CRISPR has found applications in technologies in research and beyond as “programmable DNA cleavage enables efficient site-specific genome engineering in both single cells and whole organisms” (Barrangou & Doudna, 2016). The highly versatile genome editing enabled by CRISPR is useful in the research areas such as imaging chromosomes, conducting genome-wide screens, modifying epigenomes and controlling transcription. CRISPR–Cas9 provides tools for genome manipulation in animals, plants, and microorganisms; cell therapy will start in localized tissues such as the liver, blood, and eye. CRISPR systems are being used to treat genetic disorders in animals and most probable eye and blood diseases in human. The application of genome-wide screening in diseases, such as leukemia, will result in the design of anti-cancer drugs. For example in China and the United States, two clinical trials were approved to target cancer therapies using CRISPR-Cas9 (Barrangou & Doudna, 2016). Beyond applications in biomedical, CRISPR tools are finding applications in expediting crops and livestock breeding, engineering new antimicrobials and using gene drives to control disease-carrying insects.
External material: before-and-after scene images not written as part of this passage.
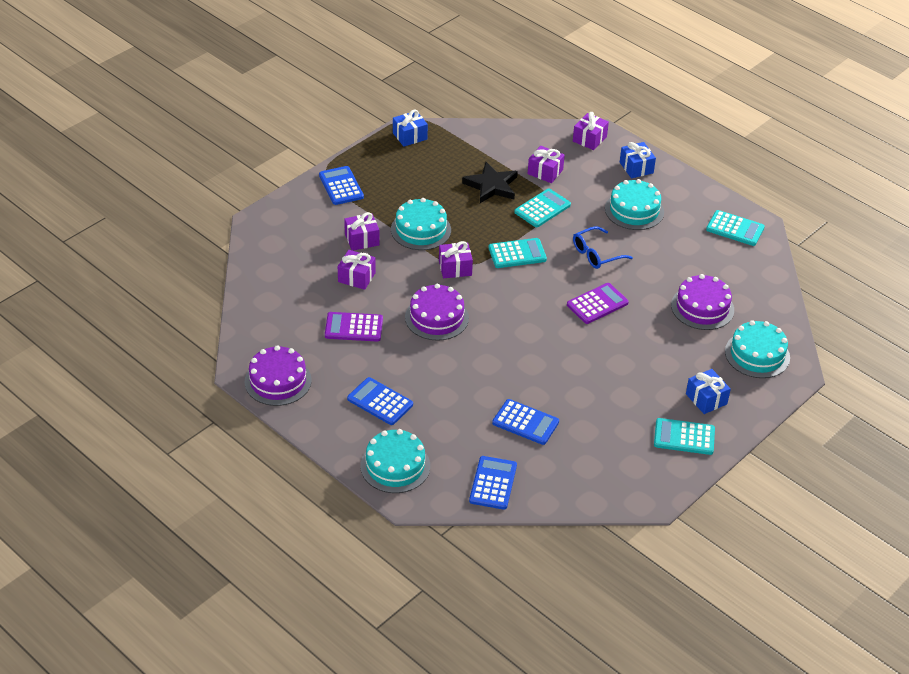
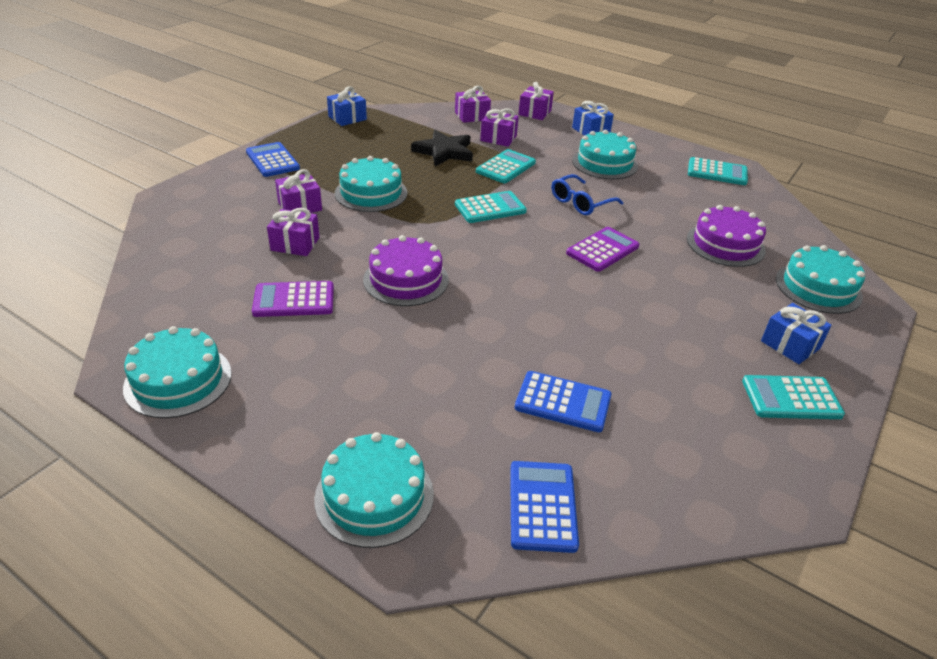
camera: 10 degrees left, 5 degrees down
(278, 381) = (178, 380): purple cake -> turquoise cake
(380, 402) = (339, 395): blue calculator -> none
(455, 268) = (419, 226): purple gift -> purple gift (472, 116)

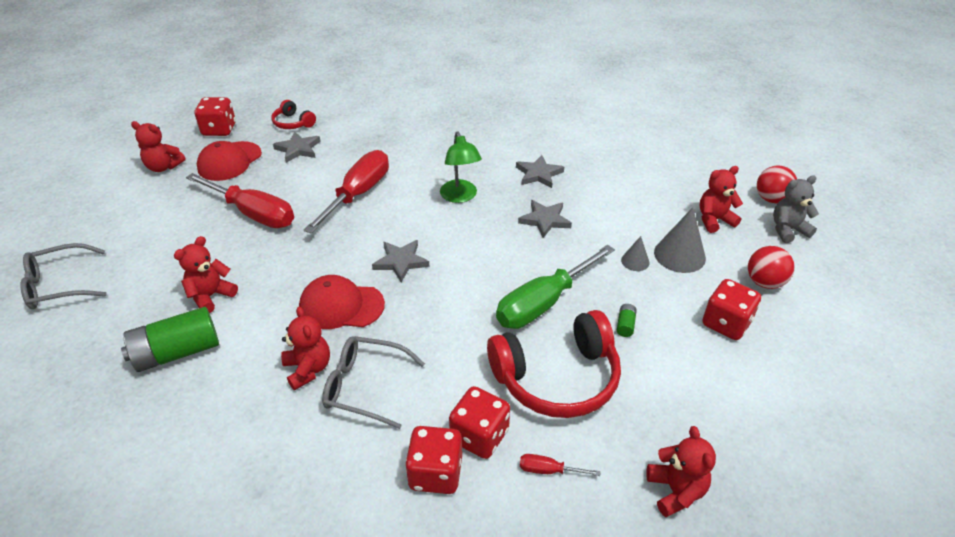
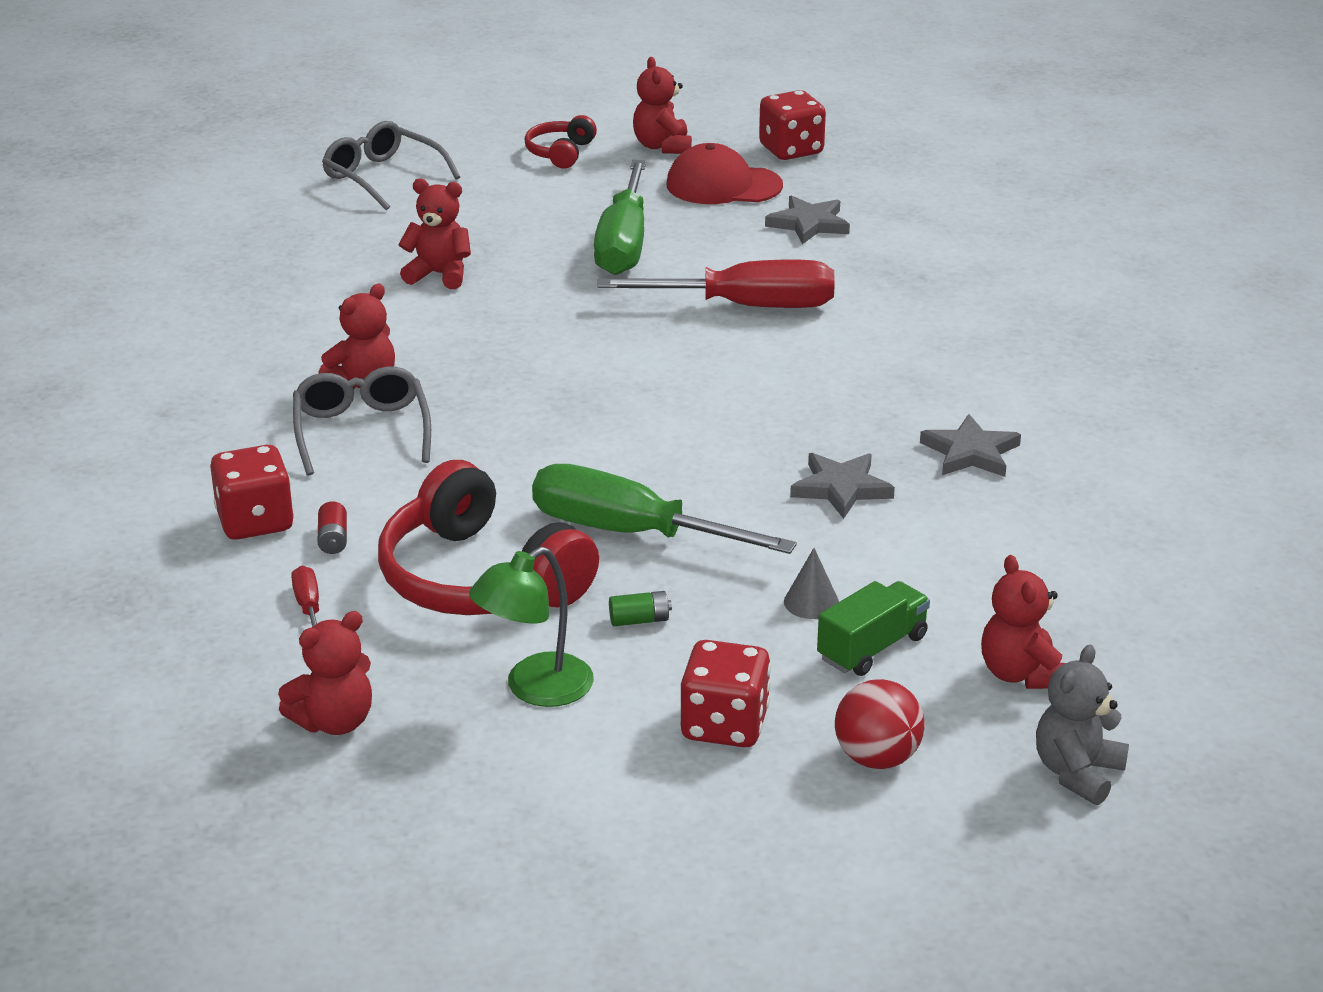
camera: 65 degrees right, 10 degrees down
(177, 352) = (330, 289): green battery -> none
(253, 213) = (624, 244): red screwdriver -> green screwdriver
(293, 123) = (873, 197): red headphones -> red headphones (561, 153)
(341, 306) = (492, 370): red cap -> none
(401, 262) = (621, 387): grey star -> none
(460, 196) = (827, 394): green lamp -> green lamp (535, 689)
(479, 436) = (333, 539): red dice -> red battery
(679, 255) = (872, 648): grey cone -> green truck
(714, 220) = (1021, 674): red teddy bear -> red teddy bear turned 150 degrees counterclockwise
(771, 199) = (1170, 740): red ball -> none
(788, 230) = (1077, 773): grey teddy bear -> grey teddy bear turned 105 degrees counterclockwise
According to Jasanoff & Hurlbut (2018), the development of CRISPR systems is faster than our understanding of the ramifications. The Washington summit of 2015 brought stakeholders from both science and academics to discuss this issue, particularly the use of CRISPR-Cas9 in human genome editing. They agreed that is it a pre-implantation genetic diagnosis that usually necessitates modification with a few exceptions. The summit advocated for the establishment of a global observatory for gene editing as the first step in evaluating how science can promote the values and priorities of the society (Jasanoff & Hurlbut, 2018).